Carrying a water bottle around will also help keep your hands busy when thy might automatically be reaching for a cigarette. If you tend to smoke when you have a coffee or an alcoholic drink, try and avoid these in the early stages.

3. Find a new way to relax

One of the reasons people smoke is because they think it helps them to de-stress or relax. In the first few days of quitting, you will probably feel more stressed than usual.

That means you’ll need to find new ways to ease the tension so that you don’t reach for the cigarettes. Try getting a massage, having a long bath, or spend some time socialising with friends and family to unwind.

4. Up your exercise

Physical activity has been shown to reduce cigarette cravings and improve your mood and energy levels, which can both be low when giving up smoking.
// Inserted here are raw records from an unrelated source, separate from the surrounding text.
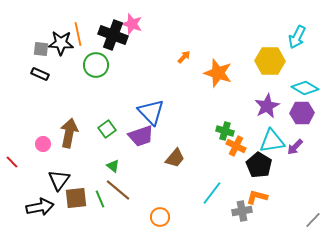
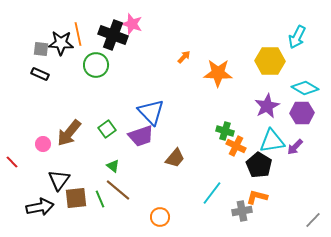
orange star: rotated 16 degrees counterclockwise
brown arrow: rotated 152 degrees counterclockwise
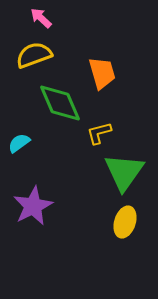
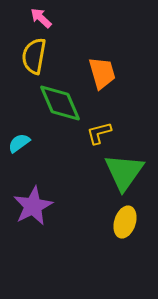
yellow semicircle: moved 1 px down; rotated 60 degrees counterclockwise
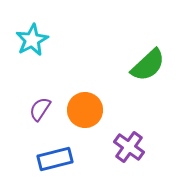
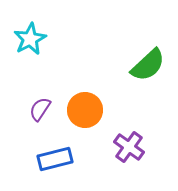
cyan star: moved 2 px left, 1 px up
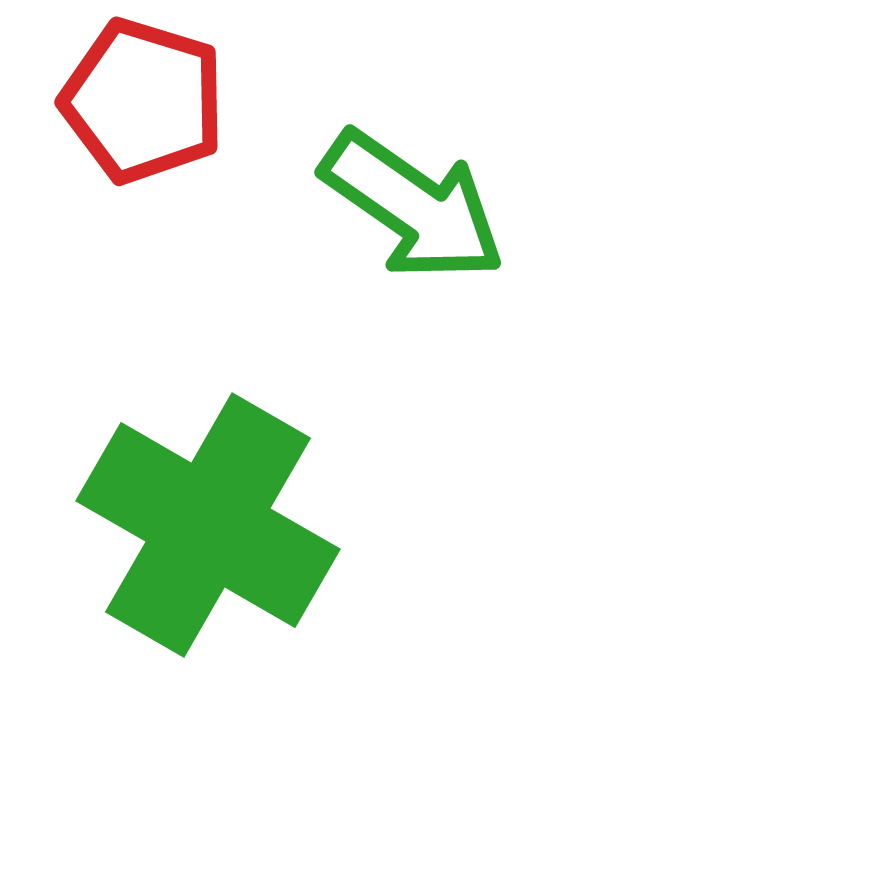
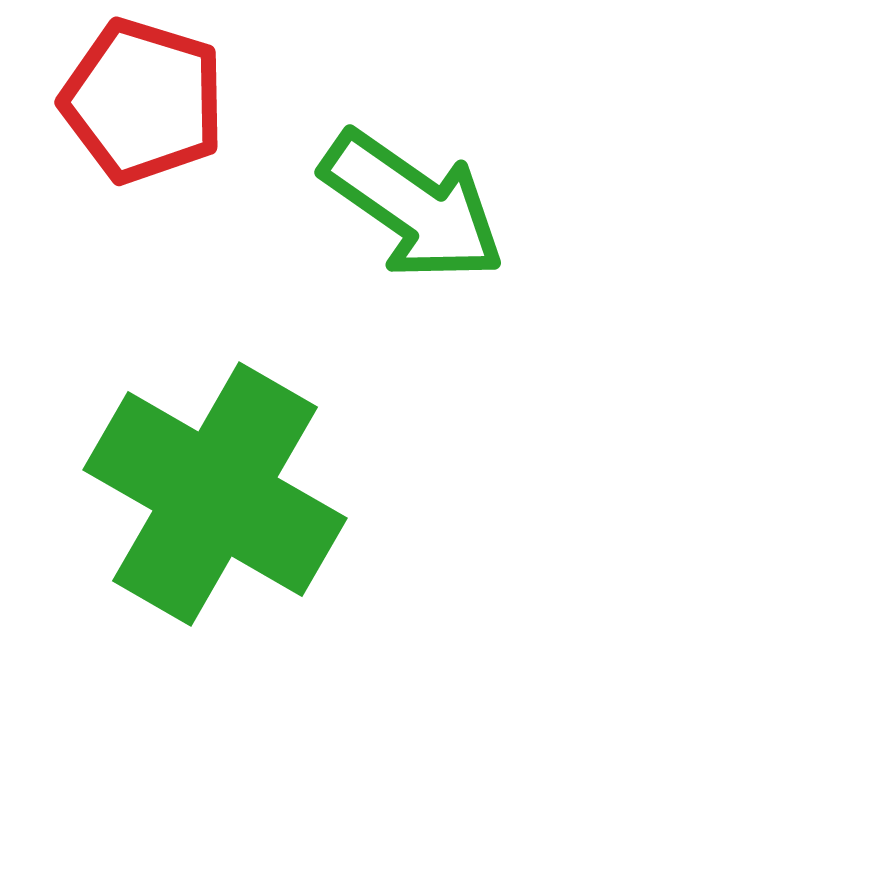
green cross: moved 7 px right, 31 px up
Upping your exercise regime will also help to keep off the weight that can creep on when you stop smoking. With the added bonus benefit of strengthening your heart and lungs, what’s not to like.

5. Save your money

Try and put the money you would usually spend on cigarettes into a safe place – ideally a jar where you can see it.

After you are a couple of months without a cigarette, empty the jar and reward yourself by spending it on something fun and enjoyable, like a weekend away or a nice dinner to keep yourself motivated.